— START Dataset rows —

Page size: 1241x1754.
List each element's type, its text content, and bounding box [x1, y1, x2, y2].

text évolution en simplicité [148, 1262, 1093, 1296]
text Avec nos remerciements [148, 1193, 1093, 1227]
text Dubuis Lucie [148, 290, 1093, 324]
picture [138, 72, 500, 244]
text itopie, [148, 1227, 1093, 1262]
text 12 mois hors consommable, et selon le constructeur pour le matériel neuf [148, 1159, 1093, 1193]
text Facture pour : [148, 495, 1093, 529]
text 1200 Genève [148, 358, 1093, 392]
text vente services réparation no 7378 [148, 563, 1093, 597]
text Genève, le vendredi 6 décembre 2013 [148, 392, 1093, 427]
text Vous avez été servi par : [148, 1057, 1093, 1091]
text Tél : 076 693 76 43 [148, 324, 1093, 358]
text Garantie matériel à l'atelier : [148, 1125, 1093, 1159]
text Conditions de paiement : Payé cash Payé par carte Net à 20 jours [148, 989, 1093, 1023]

— END Dataset rows —

Give the text of every entry above as a JSON array of strings, one string per line, with blank lines left out.

■ Response:
[
  "Page size: 1241x1754.",
  "List each element's type, its text content, and bounding box [x1, y1, x2, y2].",
  "text évolution en simplicité [148, 1262, 1093, 1296]",
  "text Avec nos remerciements [148, 1193, 1093, 1227]",
  "text Dubuis Lucie [148, 290, 1093, 324]",
  "picture [138, 72, 500, 244]",
  "text itopie, [148, 1227, 1093, 1262]",
  "text 12 mois hors consommable, et selon le constructeur pour le matériel neuf [148, 1159, 1093, 1193]",
  "text Facture pour : [148, 495, 1093, 529]",
  "text 1200 Genève [148, 358, 1093, 392]",
  "text vente services réparation no 7378 [148, 563, 1093, 597]",
  "text Genève, le vendredi 6 décembre 2013 [148, 392, 1093, 427]",
  "text Vous avez été servi par : [148, 1057, 1093, 1091]",
  "text Tél : 076 693 76 43 [148, 324, 1093, 358]",
  "text Garantie matériel à l'atelier : [148, 1125, 1093, 1159]",
  "text Conditions de paiement : Payé cash Payé par carte Net à 20 jours [148, 989, 1093, 1023]"
]